In 2012, ESA established the Copernicus program, which included seven Sentinel missions that provided all-weather, day-and-night radar imaging for land and ocean services; high-resolution optical imaging of vegetation, soil and water cover, inland waterways, and coastal areas; and data on sea and land ECVs. Future Sentinel missions will provide data on atmospheric composition monitoring of nitrogen dioxide, ozone, sulfur dioxide, formaldehyde, glyoxal, and aerosols. Monitoring will be achieved via UV-visible and NIR infrared spectrometry with an 8 km spatial resolution and 60-minute repeat cycles.
In parallel, companies like Satellogic, founded in 2012 and based in Barcelona, provide affordable and high-quality data from space to enable organizations to track daily changes on the Earth’s surface with sub-meter resolutions. The company currently has 34 operational satellites in orbit providing multispectral imaging of the Earth with a spatial resolution of 0.70 to 0.99 m.
Critically, Satellogic’s proprietary multispectral cameras allow the monitoring of selected points of interest weekly, and the use of different spectral bands provides expanded insight into the level of environmental damage, especially of the biosphere.
The future of climate observation
The European Space Agency is planning various Quantum Missions (2023-2031) that will use a new generation of quantum sensors to enhance the measurement of ECVs as well as helping to scale up scientific and industrial R&D and creating a vibrant and innovative European ecosystem in quantum technology.
One of the objectives is to improve the measurement of gravity because tiny variations in the strength of the Earth’s gravity field have been shown to affect dwindling freshwater resources, the loss of ice mass from ice sheets and glaciers, and changes in sea-level, and therefore on climate change.
The idea for future quantum sensors is to combine the principles of current gravimetry measurements with cold atom interferometry, which involves using lasers to freeze atoms within the instrument to near absolute zero (-273.15°C). Then, switching off the lasers allows the atoms to move freely in response to the strength of the gravity field. Measuring the phase difference through interferometry as the atoms ‘fall’ according to the pull of gravity will provide measurements of the gravity field as the satellite orbits around Earth.

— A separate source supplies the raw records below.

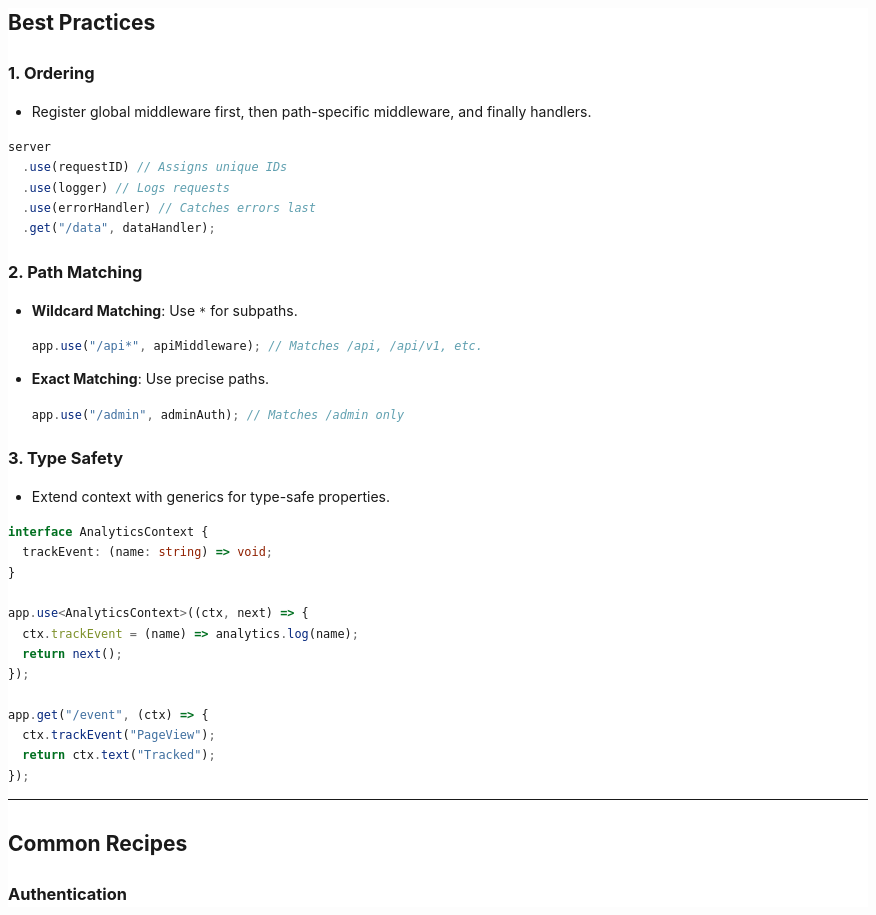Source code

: 
## **Best Practices**

### **1. Ordering**

- Register global middleware first, then path-specific middleware, and finally handlers.

```ts
server
  .use(requestID) // Assigns unique IDs
  .use(logger) // Logs requests
  .use(errorHandler) // Catches errors last
  .get("/data", dataHandler);
```

### **2. Path Matching**

- **Wildcard Matching**: Use `*` for subpaths.

  ```ts
  app.use("/api*", apiMiddleware); // Matches /api, /api/v1, etc.
  ```

- **Exact Matching**: Use precise paths.

  ```ts
  app.use("/admin", adminAuth); // Matches /admin only
  ```

### **3. Type Safety**

- Extend context with generics for type-safe properties.

```ts
interface AnalyticsContext {
  trackEvent: (name: string) => void;
}

app.use<AnalyticsContext>((ctx, next) => {
  ctx.trackEvent = (name) => analytics.log(name);
  return next();
});

app.get("/event", (ctx) => {
  ctx.trackEvent("PageView");
  return ctx.text("Tracked");
});
```

---

## **Common Recipes**

### **Authentication**
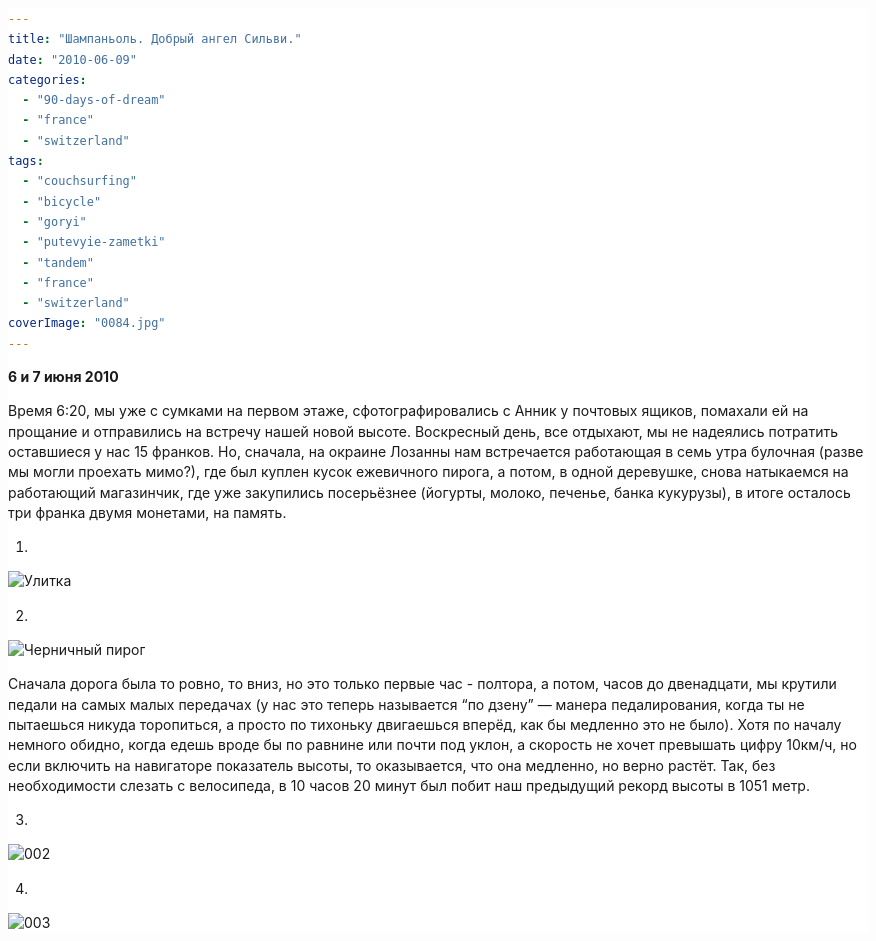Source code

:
 ```yaml
---
title: "Шампаньоль. Добрый ангел Сильви."
date: "2010-06-09"
categories: 
  - "90-days-of-dream"
  - "france"
  - "switzerland"
tags: 
  - "couchsurfing"
  - "bicycle"
  - "goryi"
  - "putevyie-zametki"
  - "tandem"
  - "france"
  - "switzerland"
coverImage: "0084.jpg"
---
```


**6 и 7 июня 2010**

Время 6:20, мы уже с сумками на первом этаже, сфотографировались с Анник у почтовых ящиков, помахали ей на прощание и отправились на встречу нашей новой высоте. Воскресный день, все отдыхают, мы не надеялись потратить оставшиеся у нас 15 франков. Но, сначала, на окраине Лозанны нам встречается работающая в семь утра булочная (разве мы могли проехать мимо?), где был куплен кусок ежевичного пирога, а потом, в одной деревушке, снова натыкаемся на работающий магазинчик, где уже закупились посерьёзнее (йогурты, молоко, печенье, банка кукурузы), в итоге осталось три франка двумя монетами, на память.

1.

![Улитка](0094.jpg "Улитка")

2.

![Черничный пирог](0014.jpg "Черничный пирог")

Сначала дорога была то ровно, то вниз, но это только первые час - полтора, а потом, часов до двенадцати, мы крутили педали на самых малых передачах (у нас это теперь называется “по дзену” — манера педалирования, когда ты не пытаешься никуда торопиться, а просто по тихоньку двигаешься вперёд, как бы медленно это не было). Хотя по началу немного обидно, когда едешь вроде бы по равнине или почти под уклон, а скорость не хочет превышать цифру 10км/ч, но если включить на навигаторе показатель высоты, то оказывается, что она медленно, но верно растёт. Так, без необходимости слезать с велосипеда, в 10 часов 20 минут был побит наш предыдущий рекорд высоты в 1051 метр.

3.

![002](0024.jpg "002")

4.

![003](0034.jpg "003")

Although the theory of using quantum gravity sensors in space to measure gravity is relatively simple, until now, the challenge is to develop a robust satellite technology that provides the mission lifetime and high-resolution coverage required. To this end, ESA is working with NASA on the MAGIC gravity constellation, whose objective is to measure variations in the Earth’s gravitational field with a close temporal frequency (every three days) and a spatial resolution of 100 km.